Nel caso delle preforme da 5 galloni, si tratta di componenti molto resistenti: hanno pareti spesse e non sono facilmente manipolabili. Se il tunnel di riscaldamento non riesce a fornire un calore stabile, veloce ed uniforme, si ottengono risultati scarsi: l’orientazione dei materiali non è corretta, compaiono linee di stress visibili sulla superficie della preforma, e si accumula scarto prima ancora che lo stampo si chiuda. Non è necessario utilizzare più calore: è invece fondamentale utilizzare il calore giusto, con un controllo preciso.
Cosa è importante dal punto di vista tecnico
Per le preforme da 5 galloni, utilizziamo emettitori a raggi infrarossi a lunghezza d’onda corta, progettati apposta per gestire il carico termico. Ogni lampada ha una potenza di 1,5–3,0 kW; i filamenti raggiungono la temperatura desiderata in pochi secondi, permettendo così al tunnel di riscaldamento di tenere il passo con il ciclo di produzione. Le lampade funzionano con tensioni standard – 220–240 V o 380–480 V, a seconda della configurazione – e vengono montate negli stessi supporti e riflettori già presenti nell’impianto. La connessione avviene tramite interfaccia R7s, lo stesso tipo di interfaccia utilizzato nella maggior parte degli impianti di riscaldamento per la lavorazione a soffio. La stabilità dell’output è garantita, quindi la temperatura della superficie della preforma rimane costante anche durante lunghi cicli di produzione. Inoltre, le lampade sono progettate per resistere ai cicli ripetuti di accensione e spegnimento, senza che i filamenti si danneggino prematuramente.
Perché questo sistema funziona bene per le preforme da 5 galloni
Nei casi delle preforme da 5 galloni, il problema principale è quasi sempre il riscaldamento delle preforme stesse. Con emettitori a raggi infrarossi adeguatamente calibrati, è possibile ridurre il tempo di riscaldamento, mantenendo comunque la temperatura corretta. Questo permette di aumentare la velocità di produzione e di mantenere costanti i tempi di ciclo. Inoltre, il calore viene distribuito in modo più uniforme lungo le pareti della preforma, riducendo così il rischio di surriscaldamento e di cristallizzazione. Inoltre, si riduce anche il consumo energetico, poiché i raggi infrarossi concentrano l’energia direttamente sulla preforma, e gli emettitori funzionano soltanto quando la macchina è in funzione, non durante i periodi di inattività.
I dettagli importanti
Il sistema “plug-and-play” è possibile solo se la geometria dei riflettori e la configurazione elettrica corrispondono a quella dell’impianto originale.
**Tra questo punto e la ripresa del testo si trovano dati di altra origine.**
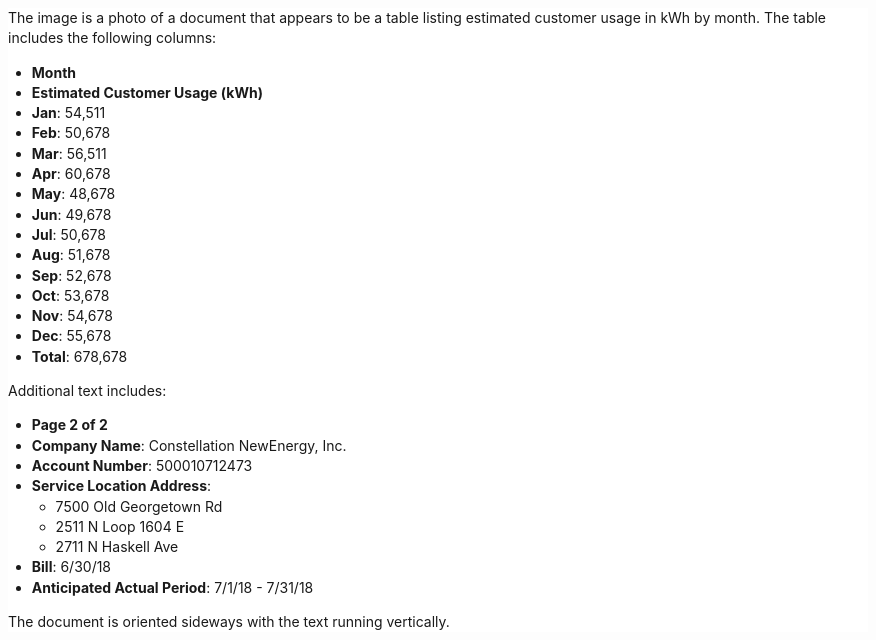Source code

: The image is a photo of a document that appears to be a table listing estimated customer usage in kWh by month. The table includes the following columns:

- **Month**
- **Estimated Customer Usage (kWh)**
- **Jan**: 54,511
- **Feb**: 50,678
- **Mar**: 56,511
- **Apr**: 60,678
- **May**: 48,678
- **Jun**: 49,678
- **Jul**: 50,678
- **Aug**: 51,678
- **Sep**: 52,678
- **Oct**: 53,678
- **Nov**: 54,678
- **Dec**: 55,678
- **Total**: 678,678

Additional text includes:

- **Page 2 of 2**
- **Company Name**: Constellation NewEnergy, Inc.
- **Account Number**: 500010712473
- **Service Location Address**: 
  - 7500 Old Georgetown Rd
  - 2511 N Loop 1604 E
  - 2711 N Haskell Ave
- **Bill**: 6/30/18
- **Anticipated Actual Period**: 7/1/18 - 7/31/18

The document is oriented sideways with the text running vertically.


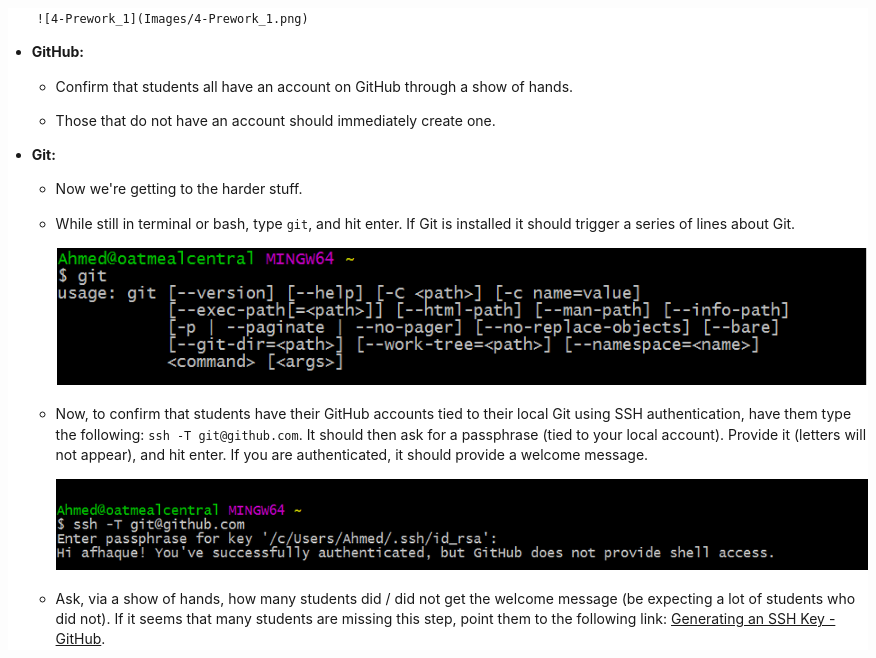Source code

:         ![4-Prework_1](Images/4-Prework_1.png)

  * **GitHub:**

    * Confirm that students all have an account on GitHub through a show of hands.

    * Those that do not have an account should immediately create one.

  * **Git:**

    * Now we're getting to the harder stuff.

    * While still in terminal or bash, type `git`, and hit enter. If Git is installed it should trigger a series of lines about Git.

        ![4-Prework_2](Images/4-Prework_2.png)

    * Now, to confirm that students have their GitHub accounts tied to their local Git using SSH authentication, have them type the following: `ssh -T git@github.com`. It should then ask for a passphrase (tied to your local account). Provide it (letters will not appear), and hit enter. If you are authenticated, it should provide a welcome message.

        ![4-Prework_3](Images/4-Prework_3.png)

    * Ask, via a show of hands, how many students did / did not get the welcome message (be expecting a lot of students who did not). If it seems that many students are missing this step, point them to the following link: [Generating an SSH Key - GitHub](https://help.github.com/articles/generating-an-ssh-key/).
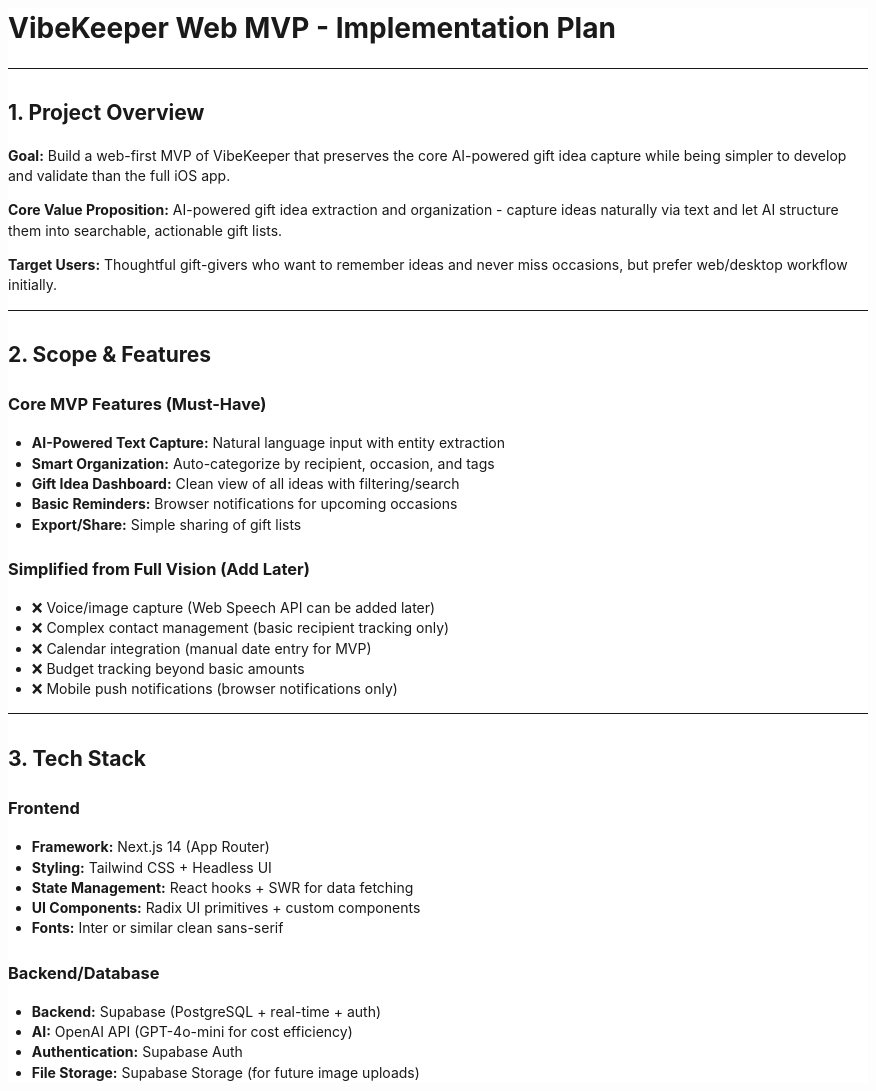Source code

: # VibeKeeper Web MVP - Implementation Plan

---

## 1. Project Overview

**Goal:** Build a web-first MVP of VibeKeeper that preserves the core AI-powered gift idea capture while being simpler to develop and validate than the full iOS app.

**Core Value Proposition:** AI-powered gift idea extraction and organization - capture ideas naturally via text and let AI structure them into searchable, actionable gift lists.

**Target Users:** Thoughtful gift-givers who want to remember ideas and never miss occasions, but prefer web/desktop workflow initially.

---

## 2. Scope & Features

### Core MVP Features (Must-Have)

- **AI-Powered Text Capture:** Natural language input with entity extraction
- **Smart Organization:** Auto-categorize by recipient, occasion, and tags
- **Gift Idea Dashboard:** Clean view of all ideas with filtering/search
- **Basic Reminders:** Browser notifications for upcoming occasions
- **Export/Share:** Simple sharing of gift lists

### Simplified from Full Vision (Add Later)

- ❌ Voice/image capture (Web Speech API can be added later)
- ❌ Complex contact management (basic recipient tracking only)
- ❌ Calendar integration (manual date entry for MVP)
- ❌ Budget tracking beyond basic amounts
- ❌ Mobile push notifications (browser notifications only)

---

## 3. Tech Stack

### Frontend

- **Framework:** Next.js 14 (App Router)
- **Styling:** Tailwind CSS + Headless UI
- **State Management:** React hooks + SWR for data fetching
- **UI Components:** Radix UI primitives + custom components
- **Fonts:** Inter or similar clean sans-serif

### Backend/Database

- **Backend:** Supabase (PostgreSQL + real-time + auth)
- **AI:** OpenAI API (GPT-4o-mini for cost efficiency)
- **Authentication:** Supabase Auth
- **File Storage:** Supabase Storage (for future image uploads)
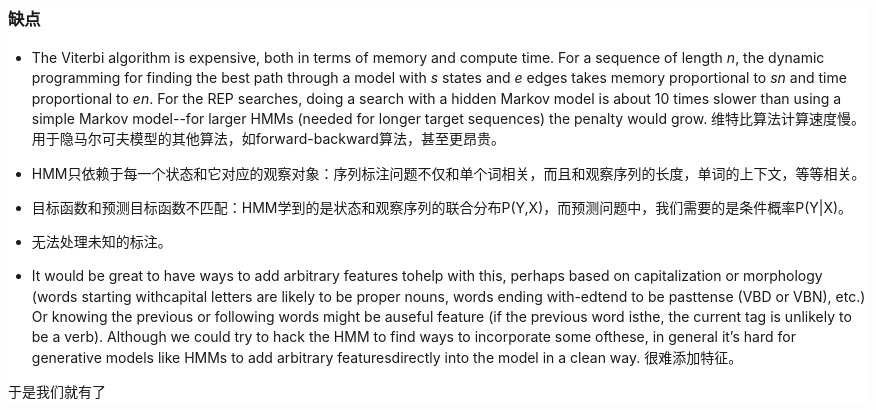 ### 缺点

- The Viterbi algorithm is expensive, both in terms of memory and compute time. For a sequence of length *n*, the dynamic programming for finding the best path through a model with *s* states and *e* edges takes memory proportional to *sn* and time proportional to *en*. For the REP searches, doing a search with a hidden Markov model is about 10 times slower than using a simple Markov model--for larger HMMs (needed for longer target sequences) the penalty would grow. 维特比算法计算速度慢。用于隐马尔可夫模型的其他算法，如forward-backward算法，甚至更昂贵。

- HMM只依赖于每一个状态和它对应的观察对象：序列标注问题不仅和单个词相关，而且和观察序列的长度，单词的上下文，等等相关。

- 目标函数和预测目标函数不匹配：HMM学到的是状态和观察序列的联合分布P(Y,X)，而预测问题中，我们需要的是条件概率P(Y|X)。
- 无法处理未知的标注。
- It  would  be  great  to  have  ways  to  add  arbitrary  features  tohelp with this, perhaps based on capitalization or morphology (words starting withcapital letters are likely to be proper nouns, words ending with-edtend to be pasttense (VBD or VBN), etc.) Or knowing the previous or following words might be auseful feature (if the previous word isthe, the current tag is unlikely to be a verb). Although we could try to hack the HMM to find ways to incorporate some ofthese, in general it’s hard for generative models like HMMs to add arbitrary featuresdirectly into the model in a clean way.  很难添加特征。

于是我们就有了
Se la macchina utilizza lampade di lunghezza diversa o riflettori con distanza focale diversa, sarà necessario effettuare piccole modifiche meccaniche, solitamente legate alla sostituzione dei supporti e alla regolazione del profilo di riscaldamento.
È importante mantenere la qualità dell’alimentazione elettrica. I riscaldatori per preforme grandi sono sensibili agli squilibri di tensione e ai picchi di corrente, che possono ridurre notevolmente la durata di vita delle lampade. Inoltre, è importante mantenere pulite le superfici degli emettitori e allineati i riflettori. Anche uno strato sottile di polvere può compromettere l’uniformità del riscaldamento.